Rinascita di breve durata. Il fallimento non dove sorprendere: già nel giugno del 2021 l’azienda, controllata dalla Shenzhou Youche (Xiamen) Information Technology con oltre il 75% del capitale (la restante quota è in mano alla Foton), aveva indicato come possibile la bancarotta a causa del forte indebitamento, mentre lo scorso ottobre un tribunale cinese aveva accolto la richiesta di alcuni creditori di ottenere il rimborso di prestiti tramite la cessione di asset e altri cespiti aziendali. In ogni caso, il progetto di rilancio della Borgward era sin da subito apparso velleitario: è il 2015 quando Christian Borgward, nipote del fondatore Carl Friedrich Wilhelm, annuncia a Ginevra il ritorno sulle scene del brand tedesco grazie ai capitali raccolti in Cina dalla sua creatura fondata nel 2008 in Svizzera. Viene presentato un piano di rilancio che affonda le sue radici nella storia del marchio, creato nel 1919 e operativo fino alla prima bancarotta del 1961.

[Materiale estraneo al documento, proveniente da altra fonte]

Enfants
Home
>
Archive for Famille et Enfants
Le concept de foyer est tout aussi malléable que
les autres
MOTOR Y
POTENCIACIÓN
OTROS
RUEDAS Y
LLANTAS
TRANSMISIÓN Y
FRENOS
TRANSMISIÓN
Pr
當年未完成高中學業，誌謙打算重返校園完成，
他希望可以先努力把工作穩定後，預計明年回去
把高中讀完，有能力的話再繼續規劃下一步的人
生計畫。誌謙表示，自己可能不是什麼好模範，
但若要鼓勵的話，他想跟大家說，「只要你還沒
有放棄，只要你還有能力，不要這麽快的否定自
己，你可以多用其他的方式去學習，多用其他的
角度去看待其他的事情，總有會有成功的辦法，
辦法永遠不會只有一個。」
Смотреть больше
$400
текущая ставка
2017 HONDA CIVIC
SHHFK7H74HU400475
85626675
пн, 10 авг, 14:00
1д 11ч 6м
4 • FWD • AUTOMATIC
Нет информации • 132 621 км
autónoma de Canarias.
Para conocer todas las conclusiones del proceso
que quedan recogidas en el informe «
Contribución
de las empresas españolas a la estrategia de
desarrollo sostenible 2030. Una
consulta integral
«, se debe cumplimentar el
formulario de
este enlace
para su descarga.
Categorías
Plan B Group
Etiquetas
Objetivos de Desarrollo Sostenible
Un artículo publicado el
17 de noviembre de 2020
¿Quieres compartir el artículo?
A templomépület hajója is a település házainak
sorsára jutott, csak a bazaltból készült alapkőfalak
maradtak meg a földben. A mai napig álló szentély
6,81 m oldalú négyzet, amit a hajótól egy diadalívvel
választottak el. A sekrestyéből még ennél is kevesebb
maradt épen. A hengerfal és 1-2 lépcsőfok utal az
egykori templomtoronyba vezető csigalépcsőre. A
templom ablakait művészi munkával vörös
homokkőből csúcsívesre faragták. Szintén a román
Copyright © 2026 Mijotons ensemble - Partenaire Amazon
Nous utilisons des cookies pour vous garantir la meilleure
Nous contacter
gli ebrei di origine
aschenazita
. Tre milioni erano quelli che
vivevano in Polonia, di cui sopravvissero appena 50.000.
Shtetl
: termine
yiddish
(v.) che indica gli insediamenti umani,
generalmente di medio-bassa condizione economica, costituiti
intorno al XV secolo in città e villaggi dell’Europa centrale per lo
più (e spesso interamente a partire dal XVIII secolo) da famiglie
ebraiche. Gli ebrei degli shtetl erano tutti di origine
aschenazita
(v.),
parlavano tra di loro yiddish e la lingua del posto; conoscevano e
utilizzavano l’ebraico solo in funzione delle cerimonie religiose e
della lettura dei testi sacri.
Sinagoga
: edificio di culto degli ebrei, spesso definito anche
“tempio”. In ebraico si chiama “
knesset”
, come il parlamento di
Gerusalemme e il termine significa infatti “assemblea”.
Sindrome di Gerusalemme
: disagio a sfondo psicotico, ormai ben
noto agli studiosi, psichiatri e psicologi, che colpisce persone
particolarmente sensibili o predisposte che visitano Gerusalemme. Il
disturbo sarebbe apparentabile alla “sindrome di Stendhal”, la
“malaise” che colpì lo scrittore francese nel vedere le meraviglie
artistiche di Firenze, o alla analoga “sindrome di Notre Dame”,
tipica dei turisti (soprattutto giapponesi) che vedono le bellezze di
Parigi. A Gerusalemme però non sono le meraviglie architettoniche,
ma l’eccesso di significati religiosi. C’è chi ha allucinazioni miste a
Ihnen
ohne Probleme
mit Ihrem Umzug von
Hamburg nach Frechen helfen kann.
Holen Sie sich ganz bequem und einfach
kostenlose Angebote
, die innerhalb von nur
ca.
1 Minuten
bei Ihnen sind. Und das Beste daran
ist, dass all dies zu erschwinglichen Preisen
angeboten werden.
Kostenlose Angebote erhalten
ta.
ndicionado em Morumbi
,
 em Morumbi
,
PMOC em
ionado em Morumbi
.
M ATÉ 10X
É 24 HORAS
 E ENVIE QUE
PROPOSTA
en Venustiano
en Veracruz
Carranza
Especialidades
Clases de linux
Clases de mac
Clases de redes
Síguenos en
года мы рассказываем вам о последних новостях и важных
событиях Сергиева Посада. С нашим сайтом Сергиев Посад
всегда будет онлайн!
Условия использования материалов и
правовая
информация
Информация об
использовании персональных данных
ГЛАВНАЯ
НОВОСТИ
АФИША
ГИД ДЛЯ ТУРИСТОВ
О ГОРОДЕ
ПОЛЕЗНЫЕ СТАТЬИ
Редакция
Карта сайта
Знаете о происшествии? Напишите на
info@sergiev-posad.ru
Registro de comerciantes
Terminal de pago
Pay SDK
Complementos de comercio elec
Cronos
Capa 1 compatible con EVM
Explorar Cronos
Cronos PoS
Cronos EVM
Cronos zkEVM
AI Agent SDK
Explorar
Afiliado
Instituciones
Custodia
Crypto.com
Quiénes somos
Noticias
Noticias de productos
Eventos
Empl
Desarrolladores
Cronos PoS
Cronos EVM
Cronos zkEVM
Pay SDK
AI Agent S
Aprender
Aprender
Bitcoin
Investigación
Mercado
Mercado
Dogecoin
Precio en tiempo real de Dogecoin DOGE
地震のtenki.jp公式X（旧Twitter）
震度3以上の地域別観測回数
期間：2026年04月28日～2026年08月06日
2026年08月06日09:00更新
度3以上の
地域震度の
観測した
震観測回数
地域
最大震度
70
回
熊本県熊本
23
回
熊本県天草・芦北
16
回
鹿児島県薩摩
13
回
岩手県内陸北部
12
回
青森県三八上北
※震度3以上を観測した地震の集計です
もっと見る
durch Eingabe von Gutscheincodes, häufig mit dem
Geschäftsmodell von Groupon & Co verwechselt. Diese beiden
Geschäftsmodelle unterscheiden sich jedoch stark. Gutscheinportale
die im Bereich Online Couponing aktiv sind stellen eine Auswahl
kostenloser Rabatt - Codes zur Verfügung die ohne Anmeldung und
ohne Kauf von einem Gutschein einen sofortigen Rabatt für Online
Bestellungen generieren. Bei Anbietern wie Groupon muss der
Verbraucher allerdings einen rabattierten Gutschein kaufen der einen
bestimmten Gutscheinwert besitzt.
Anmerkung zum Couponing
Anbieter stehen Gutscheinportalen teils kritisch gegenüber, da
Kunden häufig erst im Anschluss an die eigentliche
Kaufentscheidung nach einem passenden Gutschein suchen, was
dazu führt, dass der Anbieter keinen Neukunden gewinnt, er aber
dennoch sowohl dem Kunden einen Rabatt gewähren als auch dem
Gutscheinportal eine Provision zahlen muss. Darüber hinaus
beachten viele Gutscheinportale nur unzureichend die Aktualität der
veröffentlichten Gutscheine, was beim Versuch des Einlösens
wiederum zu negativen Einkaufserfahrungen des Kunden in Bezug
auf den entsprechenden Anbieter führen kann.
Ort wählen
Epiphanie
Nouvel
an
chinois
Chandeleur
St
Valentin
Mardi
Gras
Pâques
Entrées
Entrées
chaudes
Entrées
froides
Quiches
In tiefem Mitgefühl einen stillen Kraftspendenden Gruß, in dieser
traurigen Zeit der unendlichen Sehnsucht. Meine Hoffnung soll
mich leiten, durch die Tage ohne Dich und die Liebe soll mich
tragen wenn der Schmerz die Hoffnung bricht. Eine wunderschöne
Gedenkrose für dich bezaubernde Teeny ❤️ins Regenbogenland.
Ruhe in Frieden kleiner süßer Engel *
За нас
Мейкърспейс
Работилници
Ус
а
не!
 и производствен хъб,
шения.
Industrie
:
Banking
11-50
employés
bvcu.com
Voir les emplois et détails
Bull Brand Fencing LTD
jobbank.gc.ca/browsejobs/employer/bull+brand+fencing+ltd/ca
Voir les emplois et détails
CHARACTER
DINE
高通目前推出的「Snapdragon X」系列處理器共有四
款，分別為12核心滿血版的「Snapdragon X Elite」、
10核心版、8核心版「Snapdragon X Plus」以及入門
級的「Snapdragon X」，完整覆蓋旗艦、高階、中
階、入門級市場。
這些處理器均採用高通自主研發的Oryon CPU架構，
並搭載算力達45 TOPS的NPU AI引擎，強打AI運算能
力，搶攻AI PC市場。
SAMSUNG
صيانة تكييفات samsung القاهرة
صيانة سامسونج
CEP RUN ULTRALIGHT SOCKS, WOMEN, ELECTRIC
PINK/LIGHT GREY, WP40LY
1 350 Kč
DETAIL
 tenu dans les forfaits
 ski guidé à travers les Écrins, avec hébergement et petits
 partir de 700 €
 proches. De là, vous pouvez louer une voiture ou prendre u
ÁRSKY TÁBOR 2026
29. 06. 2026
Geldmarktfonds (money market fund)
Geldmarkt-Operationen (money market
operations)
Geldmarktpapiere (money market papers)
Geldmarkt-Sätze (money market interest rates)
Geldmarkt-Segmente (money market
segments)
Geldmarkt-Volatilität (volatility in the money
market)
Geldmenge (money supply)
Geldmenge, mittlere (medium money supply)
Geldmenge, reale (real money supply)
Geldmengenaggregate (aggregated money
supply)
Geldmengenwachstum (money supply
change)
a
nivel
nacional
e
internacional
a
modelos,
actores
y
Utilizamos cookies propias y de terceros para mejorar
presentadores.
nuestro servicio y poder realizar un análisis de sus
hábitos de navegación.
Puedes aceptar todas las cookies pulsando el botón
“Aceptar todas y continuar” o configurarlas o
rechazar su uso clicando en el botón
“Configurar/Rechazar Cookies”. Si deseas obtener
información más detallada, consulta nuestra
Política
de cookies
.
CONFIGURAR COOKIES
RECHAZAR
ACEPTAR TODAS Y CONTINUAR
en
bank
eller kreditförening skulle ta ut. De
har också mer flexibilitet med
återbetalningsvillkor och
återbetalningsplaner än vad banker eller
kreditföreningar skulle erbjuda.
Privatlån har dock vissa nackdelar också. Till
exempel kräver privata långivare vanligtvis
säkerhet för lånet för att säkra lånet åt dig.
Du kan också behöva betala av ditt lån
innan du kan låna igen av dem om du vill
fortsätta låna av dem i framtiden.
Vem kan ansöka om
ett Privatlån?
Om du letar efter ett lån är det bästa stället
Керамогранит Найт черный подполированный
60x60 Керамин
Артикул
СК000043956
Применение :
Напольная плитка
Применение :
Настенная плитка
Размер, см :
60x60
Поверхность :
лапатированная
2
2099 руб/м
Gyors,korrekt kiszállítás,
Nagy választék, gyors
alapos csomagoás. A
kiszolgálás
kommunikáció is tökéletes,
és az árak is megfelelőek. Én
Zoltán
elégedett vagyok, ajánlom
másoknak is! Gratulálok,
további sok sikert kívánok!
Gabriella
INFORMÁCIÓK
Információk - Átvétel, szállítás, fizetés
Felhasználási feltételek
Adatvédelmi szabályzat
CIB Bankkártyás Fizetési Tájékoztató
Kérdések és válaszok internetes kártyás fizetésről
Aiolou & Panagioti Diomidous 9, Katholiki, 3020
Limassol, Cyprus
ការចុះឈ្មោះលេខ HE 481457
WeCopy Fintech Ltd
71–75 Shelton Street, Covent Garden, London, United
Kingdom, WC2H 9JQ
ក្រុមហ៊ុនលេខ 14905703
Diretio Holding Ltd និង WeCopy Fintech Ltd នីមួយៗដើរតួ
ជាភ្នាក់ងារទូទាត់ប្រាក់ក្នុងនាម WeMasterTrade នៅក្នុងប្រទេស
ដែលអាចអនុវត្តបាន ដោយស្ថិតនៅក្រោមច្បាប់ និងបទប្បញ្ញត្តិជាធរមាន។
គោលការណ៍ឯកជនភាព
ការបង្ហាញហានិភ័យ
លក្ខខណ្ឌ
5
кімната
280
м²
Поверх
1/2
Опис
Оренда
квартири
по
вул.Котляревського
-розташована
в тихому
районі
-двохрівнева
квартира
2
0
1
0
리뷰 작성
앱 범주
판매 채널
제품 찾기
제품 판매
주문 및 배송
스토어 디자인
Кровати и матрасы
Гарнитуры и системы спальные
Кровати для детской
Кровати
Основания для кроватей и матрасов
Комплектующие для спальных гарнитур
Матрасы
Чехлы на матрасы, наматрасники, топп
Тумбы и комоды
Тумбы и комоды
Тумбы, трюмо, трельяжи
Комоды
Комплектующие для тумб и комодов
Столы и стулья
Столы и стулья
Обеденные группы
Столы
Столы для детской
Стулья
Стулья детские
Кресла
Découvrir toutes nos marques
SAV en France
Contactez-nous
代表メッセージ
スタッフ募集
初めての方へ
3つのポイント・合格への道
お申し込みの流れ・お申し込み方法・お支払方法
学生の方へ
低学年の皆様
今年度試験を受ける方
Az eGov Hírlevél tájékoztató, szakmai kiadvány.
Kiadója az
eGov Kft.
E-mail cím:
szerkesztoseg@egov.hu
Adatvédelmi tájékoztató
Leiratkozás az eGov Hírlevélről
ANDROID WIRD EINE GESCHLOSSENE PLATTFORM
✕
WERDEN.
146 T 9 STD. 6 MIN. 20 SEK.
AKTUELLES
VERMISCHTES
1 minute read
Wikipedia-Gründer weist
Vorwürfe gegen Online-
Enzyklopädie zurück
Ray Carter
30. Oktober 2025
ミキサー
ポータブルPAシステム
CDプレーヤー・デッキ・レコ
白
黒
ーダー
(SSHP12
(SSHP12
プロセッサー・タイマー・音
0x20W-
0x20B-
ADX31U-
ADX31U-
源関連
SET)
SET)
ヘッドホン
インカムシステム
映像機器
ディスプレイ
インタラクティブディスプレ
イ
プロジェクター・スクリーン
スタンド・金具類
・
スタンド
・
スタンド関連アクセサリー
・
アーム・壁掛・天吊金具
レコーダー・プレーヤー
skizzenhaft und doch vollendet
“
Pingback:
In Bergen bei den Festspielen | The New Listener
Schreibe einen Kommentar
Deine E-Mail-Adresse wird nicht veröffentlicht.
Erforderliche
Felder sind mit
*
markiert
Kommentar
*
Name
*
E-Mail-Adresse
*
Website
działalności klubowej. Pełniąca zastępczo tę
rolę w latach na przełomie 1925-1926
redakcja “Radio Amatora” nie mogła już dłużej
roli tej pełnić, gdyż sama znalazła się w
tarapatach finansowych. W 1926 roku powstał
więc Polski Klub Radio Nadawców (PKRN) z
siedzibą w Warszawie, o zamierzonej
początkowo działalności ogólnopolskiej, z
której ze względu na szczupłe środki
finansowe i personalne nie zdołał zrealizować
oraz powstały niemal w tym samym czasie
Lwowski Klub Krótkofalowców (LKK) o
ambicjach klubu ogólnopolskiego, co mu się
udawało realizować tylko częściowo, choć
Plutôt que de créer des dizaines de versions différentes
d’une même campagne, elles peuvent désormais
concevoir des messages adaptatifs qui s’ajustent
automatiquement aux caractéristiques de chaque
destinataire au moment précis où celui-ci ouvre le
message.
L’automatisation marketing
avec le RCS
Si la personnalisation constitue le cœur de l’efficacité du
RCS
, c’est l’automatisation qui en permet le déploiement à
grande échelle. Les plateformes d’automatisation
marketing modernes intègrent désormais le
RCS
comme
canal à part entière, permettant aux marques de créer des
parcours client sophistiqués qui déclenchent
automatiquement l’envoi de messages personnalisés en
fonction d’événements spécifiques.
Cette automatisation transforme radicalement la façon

Tanti modelli, poche vendite. Le intenzioni inziali prevedevano il lancio di cinque modelli per lo più a ruote alte: alla Suv BX7 svelata al Salone di Francoforte di sette anni fa sono seguite la BX3, la BX5, la BX6 e, soprattutto, la concept Isabella, riedizione in chiave elettrica del modello di maggior successo della prima fase di vita del marchio tedesco. Inizialmente, le performance commerciali sono state incoraggianti, con vendite in Cina (unico mercato di sbocco) superiori alle 30 mila unità tra il 2016 e il 2019, quando è stato raggiunto il picco massimo di oltre 45 mila unità. Poi, è arrivato il coronavirus e il colpo è stato mortale, con vendite crollate a più di 3.500 nel 2021. Così è finito il sogno di Christian Borgward: ora, il marchio tedesco tornerà probabilmente nel dimenticatoio, a dimostrazione di come nell’auto non sia per nulla facile trasformare i buoni propositi in solide realtà. Sempre che non si palesi qualche investitore attratto da una storia forse gloriosa, ma finora non certo fortunata.